++++ EXTRAIT ++++

Les pays asiatiques ne figurent pas dans le tableau. Ce sont les premiers pays à avoir « déconfiné ». Enfin, certains pays notables comme la Suède, ne figurent pas non plus pour avoir opté pour une stratégie visant l’immunité collective, donc ne recommandant pas le confinement. Pour le moment, ce pays ne semble pas regretter cette option.

Prudence et progressivité

Le point commun aux plans de déconfinement annoncés, le plan français inclus, est l’extrême prudence devant l’ampleur des incertitudes, de nature scientifique ou autre, que la crise suscite encore. Par exemple, dans le plan annoncé  par Edouard Philippe, l’ouverture des écoles, collèges et lycées, devrait se faire de façon très progressive. Les restaurants restent fermés pour le moment, et les grandes compétitions sportives (notamment professionnelles) sont tout simplement arrêtées. Plus encore, le télé-travail reste fortement encouragé après le 11 mai et les mesures de chômage partiel prolongées (voir les détails du plan).

++++

- CONSIGNES -
A: D'après l'extrait sur le déconfinement, quel pays a choisi une stratégie visant l'immunité collective ?
B: Pour chaque affirmation, indiquez par oui ou par non si elle concorde avec l'extrait sur le déconfinement, en citant les mots décisifs du texte : (i) Les restaurants rouvrent le 11 mai. (ii) Le télé-travail reste fortement encouragé après le 11 mai. (iii) Les pays asiatiques figurent dans le tableau.
C: Veuillez prolonger l'extrait sur le déconfinement en reprenant après sa dernière phrase.
Les items n'ont aucun lien avec l'extrait sur le déconfinement.

++++ DONNÉES FOURNIES ++++

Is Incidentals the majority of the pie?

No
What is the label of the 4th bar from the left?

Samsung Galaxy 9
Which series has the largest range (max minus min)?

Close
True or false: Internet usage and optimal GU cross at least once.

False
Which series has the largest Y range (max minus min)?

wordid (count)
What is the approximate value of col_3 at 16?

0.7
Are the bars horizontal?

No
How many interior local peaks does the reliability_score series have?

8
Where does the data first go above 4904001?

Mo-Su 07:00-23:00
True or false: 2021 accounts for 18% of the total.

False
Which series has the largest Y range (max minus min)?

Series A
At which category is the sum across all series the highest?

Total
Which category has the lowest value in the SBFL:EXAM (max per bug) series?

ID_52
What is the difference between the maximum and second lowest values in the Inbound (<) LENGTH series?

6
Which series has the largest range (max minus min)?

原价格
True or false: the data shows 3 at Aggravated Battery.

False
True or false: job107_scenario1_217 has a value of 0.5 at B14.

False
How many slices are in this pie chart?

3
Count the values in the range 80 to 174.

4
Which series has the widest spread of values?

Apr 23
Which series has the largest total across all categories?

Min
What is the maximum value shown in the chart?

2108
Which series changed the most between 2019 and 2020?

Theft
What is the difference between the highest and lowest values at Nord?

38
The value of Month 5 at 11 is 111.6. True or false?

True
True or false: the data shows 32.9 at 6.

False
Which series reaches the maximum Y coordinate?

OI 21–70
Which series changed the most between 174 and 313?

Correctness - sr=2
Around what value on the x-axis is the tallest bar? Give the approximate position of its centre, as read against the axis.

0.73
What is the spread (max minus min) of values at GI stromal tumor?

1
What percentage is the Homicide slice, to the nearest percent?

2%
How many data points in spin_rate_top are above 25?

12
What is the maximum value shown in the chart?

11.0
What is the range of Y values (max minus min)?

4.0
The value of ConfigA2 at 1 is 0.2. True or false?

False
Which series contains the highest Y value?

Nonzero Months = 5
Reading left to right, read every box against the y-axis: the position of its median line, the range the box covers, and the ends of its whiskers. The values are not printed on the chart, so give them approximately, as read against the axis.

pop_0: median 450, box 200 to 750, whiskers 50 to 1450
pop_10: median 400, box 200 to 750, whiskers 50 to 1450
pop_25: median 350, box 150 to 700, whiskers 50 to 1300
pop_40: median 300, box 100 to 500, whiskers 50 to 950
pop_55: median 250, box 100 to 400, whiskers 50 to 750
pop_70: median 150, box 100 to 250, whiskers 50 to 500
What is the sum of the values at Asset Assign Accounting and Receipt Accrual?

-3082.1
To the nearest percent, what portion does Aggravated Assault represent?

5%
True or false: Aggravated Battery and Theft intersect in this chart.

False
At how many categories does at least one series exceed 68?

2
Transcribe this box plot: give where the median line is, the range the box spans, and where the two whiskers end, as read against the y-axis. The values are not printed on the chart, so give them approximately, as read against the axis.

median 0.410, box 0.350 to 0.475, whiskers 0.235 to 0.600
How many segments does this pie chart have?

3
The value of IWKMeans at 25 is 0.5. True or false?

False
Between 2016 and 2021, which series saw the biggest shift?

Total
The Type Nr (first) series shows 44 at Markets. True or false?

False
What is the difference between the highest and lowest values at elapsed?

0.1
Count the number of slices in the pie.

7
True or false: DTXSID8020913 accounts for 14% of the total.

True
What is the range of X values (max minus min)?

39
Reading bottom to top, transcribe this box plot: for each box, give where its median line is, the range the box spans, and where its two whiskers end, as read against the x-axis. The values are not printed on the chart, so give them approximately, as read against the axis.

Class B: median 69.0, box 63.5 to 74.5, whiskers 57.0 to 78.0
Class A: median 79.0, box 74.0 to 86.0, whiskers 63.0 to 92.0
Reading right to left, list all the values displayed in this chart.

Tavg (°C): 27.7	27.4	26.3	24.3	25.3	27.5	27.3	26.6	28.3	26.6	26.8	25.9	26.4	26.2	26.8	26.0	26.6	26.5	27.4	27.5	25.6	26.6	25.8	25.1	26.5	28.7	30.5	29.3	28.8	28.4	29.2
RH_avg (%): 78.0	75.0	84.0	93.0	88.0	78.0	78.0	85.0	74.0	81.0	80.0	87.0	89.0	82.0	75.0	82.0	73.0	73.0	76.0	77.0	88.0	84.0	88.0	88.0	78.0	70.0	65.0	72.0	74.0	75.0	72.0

++++

- VOS RÉPONSES -
A: La Suède.

B:
(i) Non : « Les restaurants restent fermés pour le moment »
(ii) Oui : « le télé-travail reste fortement encouragé après le 11 mai »
(iii) Non : « Les pays asiatiques ne figurent pas dans le tableau. »

C:
D’où vient donc cet apparent excès de prudence ? Cet excès de prudence correspond en vérité à une application responsable du dit principe de précaution, qui est extrêmement important dans la gestion des périodes de crise comme l’actuelle.

L’expérience asiatique

Les pays asiatiques ont expérimenté diverses trajectoires et stratégies de déconfinement. Un excellent article publié par le site de la RTBF en rend compte. L’article rappelle en particulier l’exemple de la réouverture des écoles au Japon, précisément sur l’île d’Hokkaido, début du mois. En effet, au vu d’une baisse notable et stabilisée des cas de contamination au COVID-19, les autorités ont rouvert les écoles le 6 avril dernier. Elles ont dû les refermer une semaine plus tard devant une soudaine recrudescence des cas de contamination (plus d’une centaine, alors qu’il n’y avait que quelques cas avant la réouverture des écoles).

Secondes vagues ?

La peur d’une deuxième vague du COVID-19 reste prégnante. Les conséquences d’un premier assouplissement très limité du confinement en Allemagne, fin avril, a en effet de quoi faire réfléchir. Le taux d’infection a rapidement rebondi au dessus du seuil d’alerte, comme l’a vite indiqué l’institut allemand Robert Koch.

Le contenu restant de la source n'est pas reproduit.